My question is similar to other questions that have been asked, such as this: Sum of rows based on column-value
Using data.table
in R, if I want to sum values in a column based on unique values in another column, I can do the following:
mre = data.table(
ref=rep(LETTERS[1:5],3),
qual=c('B','C','D','E','A','C','D','E','A','B','D','E','A','B','C'),
score=10:24
)
mre[,team_score:=sum(score),by=ref]
Or:
mre[,team_val:=sum(score),by=qual]
But how would I do both, simultaneously? That is, Add all elements in mre[,score]
for which mre[,ref]
or mre[,qual]
equal one of the five unique values (A through E). So, for A, the element in the new column would be the sum of all rows in score for which A occurs in either mre[,ref]
or mre[,qual]
(1,5,6,9,11,13).
I can do:
mre[ref=="A"|qual=="A",team_val:=sum(score)]

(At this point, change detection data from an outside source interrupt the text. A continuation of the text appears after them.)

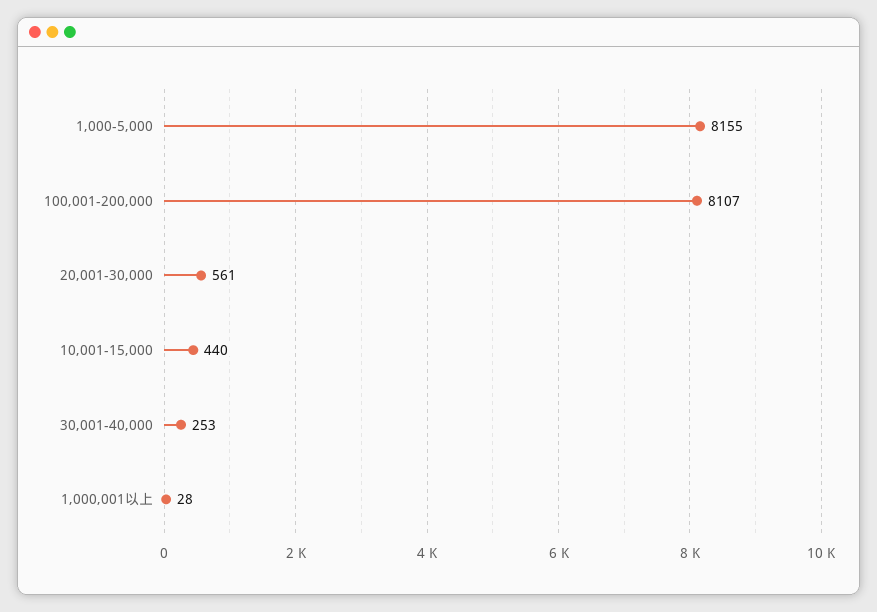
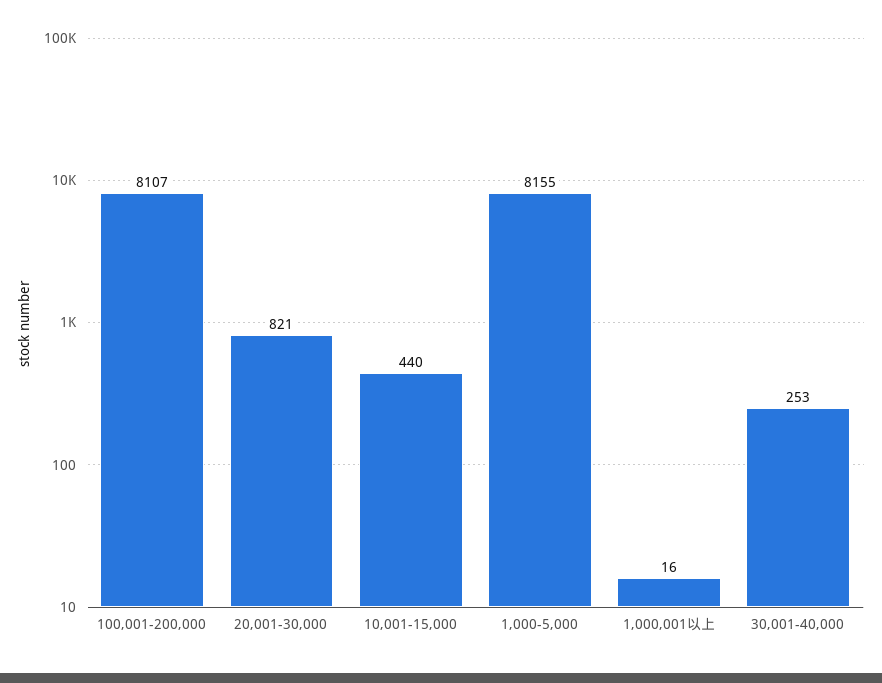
  {
    "1,000-5,000": 8155,
    "100,001-200,000": 8107,
-   "20,001-30,000": 561,
+   "20,001-30,000": 821,
    "10,001-15,000": 440,
    "30,001-40,000": 253,
-   "1,000,001以上": 28
+   "1,000,001以上": 16
  }

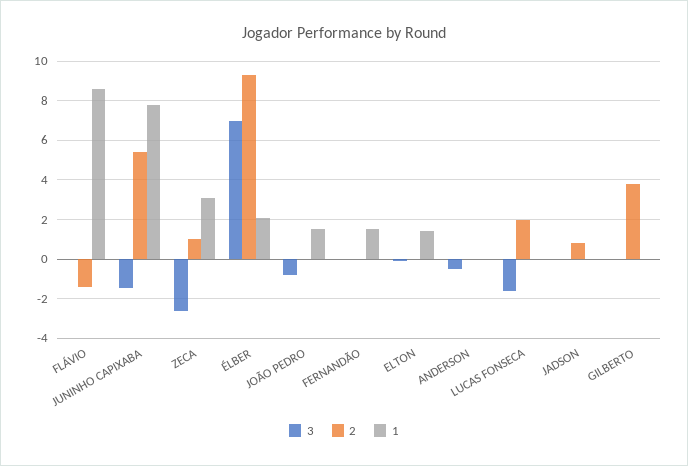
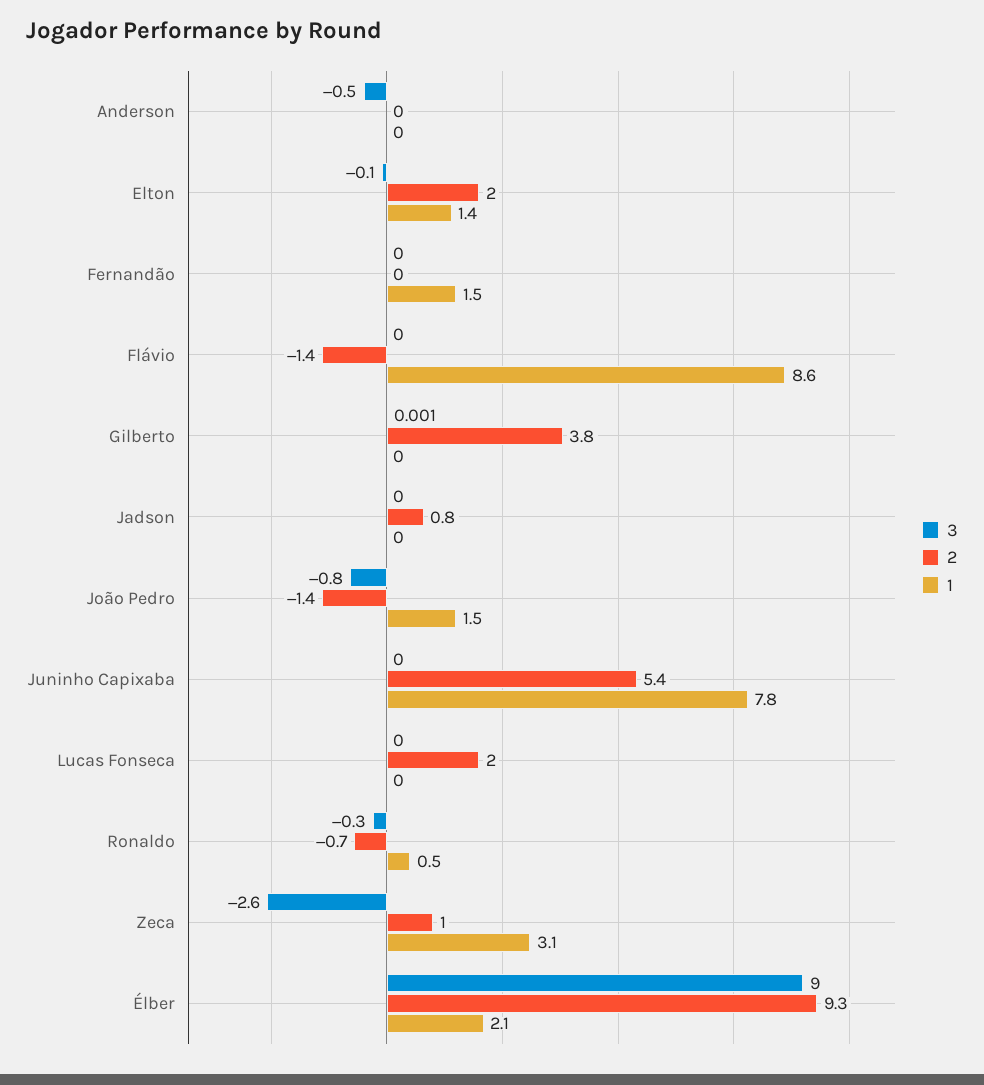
  {
    "3": {
      "FLÁVIO": 0,
-     "JUNINHO CAPIXABA": -1.5,
+     "JUNINHO CAPIXABA": 0,
      "ZECA": -2.6,
-     "ÉLBER": 7,
+     "ÉLBER": 9,
      "JOÃO PEDRO": -0.8,
      "FERNANDÃO": 0,
      "ELTON": -0.1,
      "ANDERSON": -0.5,
-     "LUCAS FONSECA": -1.5,
+     "LUCAS FONSECA": 0,
      "JADSON": 0,
-     "GILBERTO": 0.001
+     "GILBERTO": 0.001,
+     "Ronaldo": -0.3
    },
    "2": {
      "FLÁVIO": -1.4,
      "JUNINHO CAPIXABA": 5.4,
      "ZECA": 1,
      "ÉLBER": 9.3,
-     "JOÃO PEDRO": 0,
+     "JOÃO PEDRO": -1.4,
      "FERNANDÃO": 0,
-     "ELTON": 0,
+     "ELTON": 2,
      "ANDERSON": 0,
      "LUCAS FONSECA": 2,
      "JADSON": 0.8,
-     "GILBERTO": 3.8
+     "GILBERTO": 3.8,
+     "Ronaldo": -0.7
    },
    "1": {
      "FLÁVIO": 8.6,
      "JUNINHO CAPIXABA": 7.8,
      "ZECA": 3.1,
      "ÉLBER": 2.1,
      "JOÃO PEDRO": 1.5,
      "FERNANDÃO": 1.5,
      "ELTON": 1.4,
      "ANDERSON": 0,
      "LUCAS FONSECA": 0,
      "JADSON": 0,
-     "GILBERTO": 0
+     "GILBERTO": 0,
+     "Ronaldo": 0.5
    }
  }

but that's terribly inefficient. Surely there is a better/smarter data.table
way to do this?
EDIT: Clarifying desired output, a better example
Rather than creating a new column and calculating sums by reference, which would lead to complications involving multiple values in the ref
and qual
columns, I can do this:
test=
merge(setkey(setnames(mre[,sum(score),by=ref],"ref","test_val"),test_val),
setkey(setnames(mre[,sum(score),by=qual],"qual","test_val"),test_val),
all=T)[,team_val:=rowSums(.SD,na.rm=T),.SDcols=c("V1.x","V1.y")]
which produces:
> test
test_val V1.x V1.y team_val
1: A 45 54 99
2: B 48 52 100
3: C 51 50 101
4: D 54 48 102
5: E 57 51 108
I'm hoping to do this in a way that doesn't require a merge. I only need the team_val
column, which I immediately use in a multiplication expression with a column from another data.table
(so I could just do:
team_val =
merge(setkey(setnames(mre[,sum(score),by=ref],"ref","test_val"),test_val),
setkey(setnames(mre[,sum(score),by=qual],"qual","test_val"),test_val),
all=T)[,rowSums(.SD,na.rm=T),.SDcols=c("V1.x","V1.y")]
to get:
> team_val
[1] 99 100 101 102 108
but that still requires the merge). I'm struggling to incorporate chaining (i.e., Section 2b).